--- Data ---

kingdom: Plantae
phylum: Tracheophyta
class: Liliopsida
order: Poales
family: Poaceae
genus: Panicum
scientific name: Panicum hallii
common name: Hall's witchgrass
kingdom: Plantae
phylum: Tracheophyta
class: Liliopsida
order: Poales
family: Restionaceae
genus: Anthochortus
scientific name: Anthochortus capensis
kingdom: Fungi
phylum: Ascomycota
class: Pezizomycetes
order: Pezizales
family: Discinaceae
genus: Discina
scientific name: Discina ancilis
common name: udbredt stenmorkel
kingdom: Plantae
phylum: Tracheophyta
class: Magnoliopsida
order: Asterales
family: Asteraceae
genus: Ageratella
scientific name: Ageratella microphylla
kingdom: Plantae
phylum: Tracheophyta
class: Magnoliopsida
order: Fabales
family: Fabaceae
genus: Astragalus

---

Brief
Rewrite the lines from the one holding "scientific name: Ageratella microphylla" through the end of the rows, inclusive, replacing "phylum" with "division" and leaving everything else unchanged.

Final answer
scientific name: Ageratella microphylla
kingdom: Plantae
division: Tracheophyta
class: Magnoliopsida
order: Fabales
family: Fabaceae
genus: Astragalus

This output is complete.